> **Task to complete**:
In the page on the Paxos consensus algorithm, what two things does an acceptor store?

Paxos consensus algorithm

The problem

Your five-node key-value store needs to replicate a write. The client sends SET leader = nodeA to three nodes. At the same moment, a network partition splits the cluster: two nodes see the write, three do not. A second client, talking to the other partition, sends SET leader = nodeB. Both partitions accept their local write. When the partition heals, the cluster has two conflicting values for the same key and no way to decide which one wins.

This is not a hypothetical. Google's early Bigtable clusters hit exactly this problem: without a formal agreement protocol, split-brain scenarios produced silent data corruption. The question is simple but deceptively hard: how do N servers agree on a single value when any of them can crash at any time and messages can arrive out of order, be duplicated, or be lost entirely?

This is the problem Paxos solves. It was the first provably correct consensus algorithm for asynchronous networks (no bound on message delivery time), published by Leslie Lamport in 1998.

What it is

Paxos is a two-phase voting protocol that allows a group of nodes to agree on exactly one value, even when some nodes crash and messages are delayed or lost. The protocol guarantees safety (no two nodes decide different values) in all cases, and guarantees progress (a value is eventually chosen) as long as a majority of nodes are alive and can communicate.

Analogy: Imagine a committee voting on a new policy. The chairperson proposes a draft and asks each member, "Will you support this draft number?" Each member promises not to support any older draft. The chairperson collects promises from a majority, then sends the final version for a binding vote. Even if some members leave the room, as long as a majority voted, the policy is decided. No minority can later overturn it.

Interview tip: the one-liner

"Paxos is a two-phase majority-vote protocol: Prepare locks out older proposals, Accept gets the value committed. Safety holds always; liveness requires a majority to be reachable."

Three roles

Every node can play multiple roles simultaneously:

Proposer: initiates a proposal. Wants to get a value accepted. Typically the current leader or the node receiving a client request.
Acceptor: votes on proposals. The quorum is formed by a majority of acceptors. Stores the highest proposal number it has seen and the last value it accepted.
Learner: learns the agreed-upon value once consensus is reached. May be a read replica or an application-layer observer.

> **Excerpted data**:
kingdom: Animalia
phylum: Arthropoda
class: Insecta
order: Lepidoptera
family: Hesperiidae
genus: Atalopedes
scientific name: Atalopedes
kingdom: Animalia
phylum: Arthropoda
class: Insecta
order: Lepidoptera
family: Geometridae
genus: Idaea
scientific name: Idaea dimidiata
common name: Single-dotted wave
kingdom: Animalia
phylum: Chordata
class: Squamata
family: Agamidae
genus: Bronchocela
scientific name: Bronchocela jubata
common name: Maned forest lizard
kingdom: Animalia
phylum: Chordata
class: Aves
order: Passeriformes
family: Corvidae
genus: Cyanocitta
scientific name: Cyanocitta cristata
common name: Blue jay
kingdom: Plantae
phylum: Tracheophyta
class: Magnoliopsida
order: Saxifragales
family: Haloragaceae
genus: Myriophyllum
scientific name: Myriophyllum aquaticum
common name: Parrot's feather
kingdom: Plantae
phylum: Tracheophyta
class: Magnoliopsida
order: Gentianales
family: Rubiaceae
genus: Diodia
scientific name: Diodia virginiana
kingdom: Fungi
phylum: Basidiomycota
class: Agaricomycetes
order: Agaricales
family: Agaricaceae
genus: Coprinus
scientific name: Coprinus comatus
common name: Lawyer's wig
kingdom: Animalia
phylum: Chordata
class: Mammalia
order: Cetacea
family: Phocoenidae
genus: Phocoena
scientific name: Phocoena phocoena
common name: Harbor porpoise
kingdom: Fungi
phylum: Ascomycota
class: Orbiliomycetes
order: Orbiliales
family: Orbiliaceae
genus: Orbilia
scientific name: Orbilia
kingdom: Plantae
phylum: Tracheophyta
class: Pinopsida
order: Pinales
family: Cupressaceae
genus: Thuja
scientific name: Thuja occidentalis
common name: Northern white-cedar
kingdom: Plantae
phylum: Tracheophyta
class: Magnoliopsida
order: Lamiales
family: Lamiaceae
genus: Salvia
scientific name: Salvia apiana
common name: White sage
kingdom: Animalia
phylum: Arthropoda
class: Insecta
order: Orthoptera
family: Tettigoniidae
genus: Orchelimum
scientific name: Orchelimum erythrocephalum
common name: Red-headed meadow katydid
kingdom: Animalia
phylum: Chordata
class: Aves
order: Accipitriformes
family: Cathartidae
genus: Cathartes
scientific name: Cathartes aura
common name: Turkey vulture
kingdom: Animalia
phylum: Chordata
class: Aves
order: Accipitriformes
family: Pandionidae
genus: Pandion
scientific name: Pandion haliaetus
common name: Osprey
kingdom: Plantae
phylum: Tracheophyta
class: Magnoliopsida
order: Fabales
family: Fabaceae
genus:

> **Output**:
The highest proposal number it has seen and the last value it accepted.